- _Task prompt_: Images are to be excluded from the copy, and the records below reproduced word for word.

• • • •

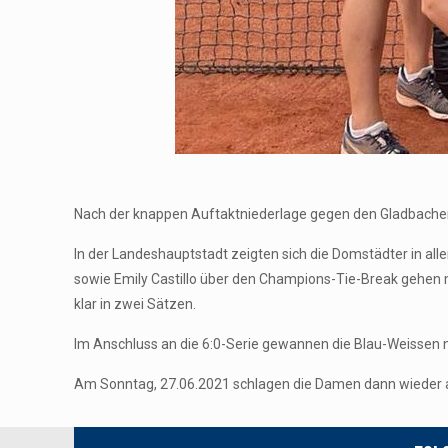
Nach der knappen Auftaktniederlage gegen den Gladbacher
In der Landeshauptstadt zeigten sich die Domstädter in all
sowie Emily Castillo über den Champions-Tie-Break gehen 
klar in zwei Sätzen.
Im Anschluss an die 6:0-Serie gewannen die Blau-Weissen no
Am Sonntag, 27.06.2021 schlagen die Damen dann wieder a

• • • •

- _Response_:
Nach der knappen Auftaktniederlage gegen den Gladbacher
In der Landeshauptstadt zeigten sich die Domstädter in all
sowie Emily Castillo über den Champions-Tie-Break gehen 
klar in zwei Sätzen.
Im Anschluss an die 6:0-Serie gewannen die Blau-Weissen no
Am Sonntag, 27.06.2021 schlagen die Damen dann wieder a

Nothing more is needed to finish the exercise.